#### Texto

¿Ataques nucleares ‘limpios’?
- Science & Global Security,
vol. 12, nº 1, invierno 2004,
Princeton (EE UU)
En la guerra del Golfo de 1991, mientras las bombas inteligentes estadounidenses
escogían objetivos iraquíes, los potenciales adversarios de Estados
Unidos aprendieron una importante lección: para proteger activos militares
valiosos, como centros de mando o arsenales de armas químicas y biológicas,
la mejor apuesta podría ser enterrarlos a gran profundidad en búnkeres
fortificados o bajo una montaña de granito.
En los años posteriores a la Operación Tormenta del Desierto,
los estrategas militares estadounidenses analizaron cuál sería
la mejor forma de destruir esos objetivos duros que entrañaban una dificultad
supuestamente añadida: si Estados Unidos bombardeaba los arsenales de
armas, el ataque podía dispersar los agentes químicos y bacteriológicos
almacenados y causar una destrucción generalizada.

########

- Objetivo del ejercicio
Sigue escribiendo el texto sobre los ataques nucleares ‘limpios’ a partir de su última frase.

#### Datos de entrada

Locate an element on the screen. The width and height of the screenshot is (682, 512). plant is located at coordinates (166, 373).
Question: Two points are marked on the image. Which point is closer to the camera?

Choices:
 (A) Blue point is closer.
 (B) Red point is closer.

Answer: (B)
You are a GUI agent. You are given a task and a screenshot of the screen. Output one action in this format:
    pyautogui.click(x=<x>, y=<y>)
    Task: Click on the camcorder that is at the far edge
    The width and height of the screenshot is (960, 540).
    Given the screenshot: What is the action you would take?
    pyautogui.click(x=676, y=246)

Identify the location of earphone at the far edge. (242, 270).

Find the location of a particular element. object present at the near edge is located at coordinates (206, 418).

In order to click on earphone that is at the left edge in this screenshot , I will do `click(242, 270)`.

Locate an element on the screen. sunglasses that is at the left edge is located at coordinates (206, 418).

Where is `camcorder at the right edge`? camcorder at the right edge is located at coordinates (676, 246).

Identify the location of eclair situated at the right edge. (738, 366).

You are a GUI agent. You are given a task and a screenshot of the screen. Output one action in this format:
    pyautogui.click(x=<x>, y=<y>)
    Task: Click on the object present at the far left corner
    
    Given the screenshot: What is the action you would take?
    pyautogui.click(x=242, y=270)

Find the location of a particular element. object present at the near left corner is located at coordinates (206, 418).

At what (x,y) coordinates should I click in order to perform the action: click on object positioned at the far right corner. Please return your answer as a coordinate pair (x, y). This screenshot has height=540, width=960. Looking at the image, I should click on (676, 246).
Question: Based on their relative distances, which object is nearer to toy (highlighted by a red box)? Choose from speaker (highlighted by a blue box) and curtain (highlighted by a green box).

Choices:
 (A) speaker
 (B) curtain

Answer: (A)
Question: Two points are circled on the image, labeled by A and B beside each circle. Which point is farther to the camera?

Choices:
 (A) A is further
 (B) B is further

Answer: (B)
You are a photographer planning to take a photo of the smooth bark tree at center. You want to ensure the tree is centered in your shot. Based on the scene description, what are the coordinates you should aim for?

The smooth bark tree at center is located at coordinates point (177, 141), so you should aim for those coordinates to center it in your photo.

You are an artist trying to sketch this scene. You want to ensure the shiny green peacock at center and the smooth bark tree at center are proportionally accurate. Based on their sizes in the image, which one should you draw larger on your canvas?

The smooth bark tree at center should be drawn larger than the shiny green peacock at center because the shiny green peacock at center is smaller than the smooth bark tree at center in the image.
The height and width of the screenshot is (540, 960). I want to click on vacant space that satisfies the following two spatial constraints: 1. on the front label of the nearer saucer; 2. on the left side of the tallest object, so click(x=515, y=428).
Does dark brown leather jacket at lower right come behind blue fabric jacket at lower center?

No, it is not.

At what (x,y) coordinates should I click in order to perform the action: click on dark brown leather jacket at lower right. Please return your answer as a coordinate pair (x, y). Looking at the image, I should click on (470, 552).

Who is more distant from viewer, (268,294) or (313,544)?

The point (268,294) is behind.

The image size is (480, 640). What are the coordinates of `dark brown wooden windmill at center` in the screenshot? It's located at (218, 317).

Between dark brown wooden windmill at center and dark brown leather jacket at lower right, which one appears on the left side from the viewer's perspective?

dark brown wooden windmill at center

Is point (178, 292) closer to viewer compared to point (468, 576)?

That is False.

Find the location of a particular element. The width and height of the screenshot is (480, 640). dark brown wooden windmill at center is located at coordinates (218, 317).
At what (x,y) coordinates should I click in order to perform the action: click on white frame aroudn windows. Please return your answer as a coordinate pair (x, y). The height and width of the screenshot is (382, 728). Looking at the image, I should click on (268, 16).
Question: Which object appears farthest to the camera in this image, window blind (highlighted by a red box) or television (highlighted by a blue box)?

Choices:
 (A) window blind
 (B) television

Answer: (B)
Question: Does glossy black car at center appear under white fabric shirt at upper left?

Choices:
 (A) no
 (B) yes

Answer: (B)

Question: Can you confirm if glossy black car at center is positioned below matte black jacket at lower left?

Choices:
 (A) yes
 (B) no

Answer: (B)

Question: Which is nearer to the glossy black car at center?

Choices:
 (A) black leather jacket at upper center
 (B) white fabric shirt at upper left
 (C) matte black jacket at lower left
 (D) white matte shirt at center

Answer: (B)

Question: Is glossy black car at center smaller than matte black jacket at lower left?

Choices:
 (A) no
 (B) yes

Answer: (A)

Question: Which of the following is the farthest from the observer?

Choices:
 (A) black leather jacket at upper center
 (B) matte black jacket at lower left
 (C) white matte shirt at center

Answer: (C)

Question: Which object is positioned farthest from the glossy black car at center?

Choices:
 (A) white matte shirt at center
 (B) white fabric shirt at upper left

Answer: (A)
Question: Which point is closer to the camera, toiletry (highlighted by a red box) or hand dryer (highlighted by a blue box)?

########

- Respuesta escrita
Entre otras soluciones, se propusieron pequeñas bombas nucleares que
penetran bajo tierra antes de estallar y destruyen los objetivos endurecidos,
al tiempo que mitigan los daños colaterales de los escapes radiactivos.
Dado el calor y la radiación que producen, algunos de sus defensores
sostienen que estas bombas subterráneas podrían neutralizar los
agentes químicos o biológicos y reducir aún más
los daños.
Aunque llevamos años oyendo hablar sobre las cabezas nucleares destructoras
de búnkeres, la Administración estadounidense no apoyó
explícitamente su fabricación hasta 2002, con la publicación
del informe Nuclear Posture Review (NPR). No sorprende que tal decisión
no gustara a los defensores del control armamentístico.